* _Quoted passage_:
○ ○ ○ ○ ○

Light, Space, and Museum Atriums

John Haber
in New York City

Renzo Piano and the Whitney's Future

When a new Whitney Museum opens by the Hudson in May 2015, will American art have found a new Hudson River School and a fitting home—or just another oversized museum atrium? It may depend on which version of Renzo Piano wins out. All are on display in 2013 in "Fragments," a survey of thirty years.

It could be the young radical who, with Richard Rogers, changed the face of Paris with the Pompidou Center. It could be the mature architect who covered the California Academy of Sciences in Golden Gate Park with grass, mounds, and photovoltaic cells, to reach out to nature and to its built environment. It could be the architect of the addition to the Morgan Library, with that bane of contemporary museums—yet another multi-story atrium promising a public space while sacrificing space for art. Or it could be the architect that the Morgan and, by my count, nine other art museums in the United States alone have sought out for his willingness to preserve and protect what they knew. Most likely, it will be all of them. If one thing distinguishes Piano, it is his flexibility. Renzo Piano's plans for the Whitney downtown (Renzo Piano Building Workshop, 2010)

○ ○ ○ ○ ○

* _Data section_:
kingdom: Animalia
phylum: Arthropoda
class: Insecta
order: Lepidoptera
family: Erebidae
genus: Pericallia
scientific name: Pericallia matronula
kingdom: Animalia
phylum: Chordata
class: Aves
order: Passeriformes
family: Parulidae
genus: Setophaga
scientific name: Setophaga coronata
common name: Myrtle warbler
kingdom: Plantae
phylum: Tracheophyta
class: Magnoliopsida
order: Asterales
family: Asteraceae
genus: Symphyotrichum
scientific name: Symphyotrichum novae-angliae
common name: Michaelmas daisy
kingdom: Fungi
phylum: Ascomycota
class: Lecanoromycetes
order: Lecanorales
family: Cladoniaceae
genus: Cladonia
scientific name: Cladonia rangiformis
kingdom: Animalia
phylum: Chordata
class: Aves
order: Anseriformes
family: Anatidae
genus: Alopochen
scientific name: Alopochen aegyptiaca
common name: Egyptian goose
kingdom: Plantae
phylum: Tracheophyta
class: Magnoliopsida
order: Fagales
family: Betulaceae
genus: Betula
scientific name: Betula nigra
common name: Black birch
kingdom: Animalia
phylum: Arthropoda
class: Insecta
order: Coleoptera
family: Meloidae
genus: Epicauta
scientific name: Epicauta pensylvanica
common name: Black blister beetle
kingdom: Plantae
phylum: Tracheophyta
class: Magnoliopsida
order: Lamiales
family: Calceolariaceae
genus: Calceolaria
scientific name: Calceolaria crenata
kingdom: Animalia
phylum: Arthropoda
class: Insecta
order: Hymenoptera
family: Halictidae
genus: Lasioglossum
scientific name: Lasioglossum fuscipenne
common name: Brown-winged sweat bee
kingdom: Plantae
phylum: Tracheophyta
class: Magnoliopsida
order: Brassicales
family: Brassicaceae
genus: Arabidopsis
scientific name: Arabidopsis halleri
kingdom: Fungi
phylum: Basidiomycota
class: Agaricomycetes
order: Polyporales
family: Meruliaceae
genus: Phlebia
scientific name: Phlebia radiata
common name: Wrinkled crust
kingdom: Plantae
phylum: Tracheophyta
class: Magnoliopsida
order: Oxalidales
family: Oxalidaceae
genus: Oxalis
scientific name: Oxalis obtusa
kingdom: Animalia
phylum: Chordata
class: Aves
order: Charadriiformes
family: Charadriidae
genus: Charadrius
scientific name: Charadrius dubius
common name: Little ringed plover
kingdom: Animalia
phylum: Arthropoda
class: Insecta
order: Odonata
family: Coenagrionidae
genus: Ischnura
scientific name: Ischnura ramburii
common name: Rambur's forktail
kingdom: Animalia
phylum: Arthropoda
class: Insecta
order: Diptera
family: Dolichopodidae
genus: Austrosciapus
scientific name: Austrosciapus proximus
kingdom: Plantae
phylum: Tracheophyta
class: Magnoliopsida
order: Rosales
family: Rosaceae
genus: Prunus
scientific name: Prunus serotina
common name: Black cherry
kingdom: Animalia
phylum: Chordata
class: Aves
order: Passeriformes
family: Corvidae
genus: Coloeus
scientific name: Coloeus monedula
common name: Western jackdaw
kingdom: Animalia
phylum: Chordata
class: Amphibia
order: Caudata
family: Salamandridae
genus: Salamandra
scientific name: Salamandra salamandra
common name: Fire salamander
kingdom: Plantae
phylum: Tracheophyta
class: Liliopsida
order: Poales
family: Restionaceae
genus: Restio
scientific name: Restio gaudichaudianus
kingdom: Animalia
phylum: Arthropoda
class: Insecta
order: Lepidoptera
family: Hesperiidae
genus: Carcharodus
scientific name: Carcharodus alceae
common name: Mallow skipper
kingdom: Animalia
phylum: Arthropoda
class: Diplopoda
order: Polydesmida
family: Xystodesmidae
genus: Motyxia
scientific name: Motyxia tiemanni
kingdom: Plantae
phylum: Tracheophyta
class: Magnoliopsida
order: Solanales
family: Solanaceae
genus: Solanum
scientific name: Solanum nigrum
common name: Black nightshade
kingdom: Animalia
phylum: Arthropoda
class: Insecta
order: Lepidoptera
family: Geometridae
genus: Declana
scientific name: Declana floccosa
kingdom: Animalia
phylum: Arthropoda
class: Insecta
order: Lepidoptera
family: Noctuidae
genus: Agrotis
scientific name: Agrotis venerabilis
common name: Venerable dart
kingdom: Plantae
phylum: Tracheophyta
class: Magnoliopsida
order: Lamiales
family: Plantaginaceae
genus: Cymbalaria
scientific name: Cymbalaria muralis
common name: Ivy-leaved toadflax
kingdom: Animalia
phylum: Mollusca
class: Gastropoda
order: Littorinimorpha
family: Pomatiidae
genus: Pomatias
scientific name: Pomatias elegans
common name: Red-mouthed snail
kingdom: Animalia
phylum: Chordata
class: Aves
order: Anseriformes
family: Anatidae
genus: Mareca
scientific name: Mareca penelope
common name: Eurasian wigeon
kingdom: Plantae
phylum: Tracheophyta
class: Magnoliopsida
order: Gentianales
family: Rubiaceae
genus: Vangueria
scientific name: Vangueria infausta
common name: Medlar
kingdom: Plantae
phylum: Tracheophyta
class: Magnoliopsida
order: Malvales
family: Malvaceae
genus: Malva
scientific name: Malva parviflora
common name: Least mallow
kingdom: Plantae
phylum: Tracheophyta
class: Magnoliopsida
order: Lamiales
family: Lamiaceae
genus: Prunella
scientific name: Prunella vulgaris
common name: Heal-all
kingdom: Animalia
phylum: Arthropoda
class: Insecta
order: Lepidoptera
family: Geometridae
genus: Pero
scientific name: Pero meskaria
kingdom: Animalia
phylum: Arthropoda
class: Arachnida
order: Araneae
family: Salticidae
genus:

○ ○ ○ ○ ○

* _Work request 1_: In the Renzo Piano essay, who designed the Pompidou Center with Piano?
* _Work request 2_: Transcribe the stretch of the Renzo Piano essay from "Light, Space, and" through "of thirty years.".
Rely only on the Renzo Piano essay, not on the lines.

* _Reply 1_: Richard Rogers.

* _Reply 2_:
Light, Space, and Museum Atriums

John Haber
in New York City

Renzo Piano and the Whitney's Future

When a new Whitney Museum opens by the Hudson in May 2015, will American art have found a new Hudson River School and a fitting home—or just another oversized museum atrium? It may depend on which version of Renzo Piano wins out. All are on display in 2013 in "Fragments," a survey of thirty years.